• **EXCERPT PROVIDED**
* * * * * * * * *
Posted by Bill Trippe at 12:19 PM
June 29, 2008
Whitman's Brooklyn
Another website that shows the potential of the web for providing a rich view of literary material.
Posted by Bill Trippe at 11:29 PM
April 10, 2008
The Inevitable
American Life in Poetry: Column 159
BY TED KOOSER, U.S. POET LAUREATE, 2004-2006
Bad news all too often arrives with a ringing telephone, all too early in the morning. But sometimes it comes with less emphasis, by regular mail. Here Allan Peterson of Florida gets at the feelings of receiving bad news by letter, not by directly stating how he feels but by suddenly noticing the world that surrounds the moment when that news arrives.
The Inevitable
To have that letter arrive
was like the mist that took a meadow
and revealed hundreds
of small webs once invisible
The inevitable often
stands by plainly but unnoticed
till it hands you a letter
that says death and you notice
the weed field had been
readying its many damp handkerchiefs
all along
American Life in Poetry is made possible by The Poetry Foundation, publisher of Poetry magazine. It is also supported by the Department of English at the University of Nebraska-Lincoln. Poem copyright (c) 2007 by Allan Peterson, whose most recent book of poetry is All the Lavish in Common, University of Massachusetts Press, 2005, winner of the Juniper Prize. Reprinted from The Chattahoochee Review, Winter 2007, V. 27, no. 2, by permission of the author. Introduction copyright (c) 2008 by The Poetry Foundation. The introduction's author, Ted Kooser, served as United States Poet Laureate Consultant in Poetry to the Library of Congress from 2004-2006. We do not accept unsolicited manuscripts.
Posted by Bill Trippe at 10:31 PM
March 27, 2008
In Your Absence
American Life in Poetry: Column 157
BY TED KOOSER, U.S. POET LAUREATE, 2004-2006
From your school days you may remember A. E. Housman's poem that begins, "Loveliest of trees, the cherry now/ Is hung with bloom along the bough." Here's a look at a blossoming cherry, done 120 years later, on site among the famous cherry trees of Washington, by D.C. poet Judith Harris.
* * * * * * * * *
• **ACTIVITY**
Write the next part of the poetry blog excerpt, picking up right after its final sentence.

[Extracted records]
* * * * * * * * *
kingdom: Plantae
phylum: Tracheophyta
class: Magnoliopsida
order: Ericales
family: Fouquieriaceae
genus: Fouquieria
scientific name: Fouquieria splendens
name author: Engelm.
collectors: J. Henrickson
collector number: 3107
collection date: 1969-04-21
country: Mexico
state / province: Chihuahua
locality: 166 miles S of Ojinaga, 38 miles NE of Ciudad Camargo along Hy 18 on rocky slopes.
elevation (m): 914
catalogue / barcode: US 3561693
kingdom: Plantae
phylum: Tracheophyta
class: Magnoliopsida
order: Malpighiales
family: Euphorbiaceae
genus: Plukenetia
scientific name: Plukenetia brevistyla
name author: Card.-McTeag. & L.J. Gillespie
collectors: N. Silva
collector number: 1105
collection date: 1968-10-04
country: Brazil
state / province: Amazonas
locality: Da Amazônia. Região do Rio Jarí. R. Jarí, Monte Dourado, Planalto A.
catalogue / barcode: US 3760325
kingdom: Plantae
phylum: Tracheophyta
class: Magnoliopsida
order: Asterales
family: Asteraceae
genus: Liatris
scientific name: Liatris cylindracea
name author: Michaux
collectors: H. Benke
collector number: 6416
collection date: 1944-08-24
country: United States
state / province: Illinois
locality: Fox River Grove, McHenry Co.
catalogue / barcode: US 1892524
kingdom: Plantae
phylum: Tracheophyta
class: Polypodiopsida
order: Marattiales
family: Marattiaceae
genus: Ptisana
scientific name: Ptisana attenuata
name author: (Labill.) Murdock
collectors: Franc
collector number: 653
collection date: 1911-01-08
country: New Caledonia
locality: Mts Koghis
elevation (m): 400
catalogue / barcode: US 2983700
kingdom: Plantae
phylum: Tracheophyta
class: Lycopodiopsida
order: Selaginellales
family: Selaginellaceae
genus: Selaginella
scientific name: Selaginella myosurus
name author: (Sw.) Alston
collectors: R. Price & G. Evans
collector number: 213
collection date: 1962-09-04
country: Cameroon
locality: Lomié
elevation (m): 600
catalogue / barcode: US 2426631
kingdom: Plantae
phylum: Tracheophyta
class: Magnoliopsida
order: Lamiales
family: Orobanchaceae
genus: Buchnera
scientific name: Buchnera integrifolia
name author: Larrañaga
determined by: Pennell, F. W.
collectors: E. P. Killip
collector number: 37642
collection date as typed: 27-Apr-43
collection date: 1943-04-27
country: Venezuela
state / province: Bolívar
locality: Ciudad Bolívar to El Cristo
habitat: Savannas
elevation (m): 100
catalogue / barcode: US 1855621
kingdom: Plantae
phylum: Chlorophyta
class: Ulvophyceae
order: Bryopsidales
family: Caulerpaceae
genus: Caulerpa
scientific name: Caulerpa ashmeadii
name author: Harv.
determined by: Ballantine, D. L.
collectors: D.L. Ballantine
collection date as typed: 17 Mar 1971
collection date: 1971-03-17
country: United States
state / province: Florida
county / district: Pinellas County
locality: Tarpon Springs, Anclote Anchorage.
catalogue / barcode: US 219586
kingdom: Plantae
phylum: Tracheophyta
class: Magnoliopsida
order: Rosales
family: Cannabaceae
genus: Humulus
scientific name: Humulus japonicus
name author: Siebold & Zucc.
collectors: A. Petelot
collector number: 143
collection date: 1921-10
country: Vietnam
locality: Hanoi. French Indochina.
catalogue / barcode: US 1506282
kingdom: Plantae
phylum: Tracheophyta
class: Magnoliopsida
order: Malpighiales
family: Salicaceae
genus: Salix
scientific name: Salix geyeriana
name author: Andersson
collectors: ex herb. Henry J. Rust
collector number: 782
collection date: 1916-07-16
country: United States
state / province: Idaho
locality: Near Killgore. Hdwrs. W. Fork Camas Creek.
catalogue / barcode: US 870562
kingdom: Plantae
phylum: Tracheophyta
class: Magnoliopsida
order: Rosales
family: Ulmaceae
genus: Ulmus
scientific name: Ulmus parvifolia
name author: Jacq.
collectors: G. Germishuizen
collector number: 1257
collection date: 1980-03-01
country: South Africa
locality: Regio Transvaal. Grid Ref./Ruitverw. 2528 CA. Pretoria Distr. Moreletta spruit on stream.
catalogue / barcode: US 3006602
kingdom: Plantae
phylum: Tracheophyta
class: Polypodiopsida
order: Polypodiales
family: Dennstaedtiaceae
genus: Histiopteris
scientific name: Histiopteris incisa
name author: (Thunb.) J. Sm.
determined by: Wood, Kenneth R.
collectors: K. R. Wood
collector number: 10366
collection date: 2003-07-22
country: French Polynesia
* * * * * * * * *
• **ANSWER BOX**
In Your Absence
Not yet summer,
but unseasonable heat
pries open the cherry tree.
It stands there stupefied,
in its sham, pink frills,
dense with early blooming.
Then, as afternoon cools
into more furtive winds,
I look up to see
a blizzard of petals
rushing the sky.
It is only April.
I can't stop my own life
from hurrying by.
The moon, already pacing.
American Life in Poetry is made possible by The Poetry Foundation, publisher of Poetry magazine. It is also supported by the Department of English at the University of Nebraska-Lincoln. Poem copyright (c) 2007 by Judith Harris, whose most recent collection of poems is The Bad Secret, Louisiana State University Press, 2006. Reprinted by permission of Judith Harris. Introduction copyright (c) 2008 by The Poetry Foundation. The introduction's author, Ted Kooser, served as United States Poet Laureate Consultant in Poetry to the Library of Congress from 2004-2006. We do not accept unsolicited manuscripts.
Posted by Bill Trippe at 5:10 PM
March 23, 2008
William Butler Yeats
It's Easter, and somehow I woke up thinking of Yeats and his poem Easter, 1916. There was a period in my life when Yeats was a cornerstone poet for me. I think, among other things, I was fascinated with how his life and work bridged the Victorian and Modern eras--he lived from the end of the U.S. civil war (1865) to the outbreak of the second World War (1939). But I also was attracted to his melancholy in poems like "The Lake Isle of Innisfree" and "Sailing to Byzantium" (and yes, that opening line of Byzantium, "That is no country for old men" is indeed the source of the title of the book and the movie).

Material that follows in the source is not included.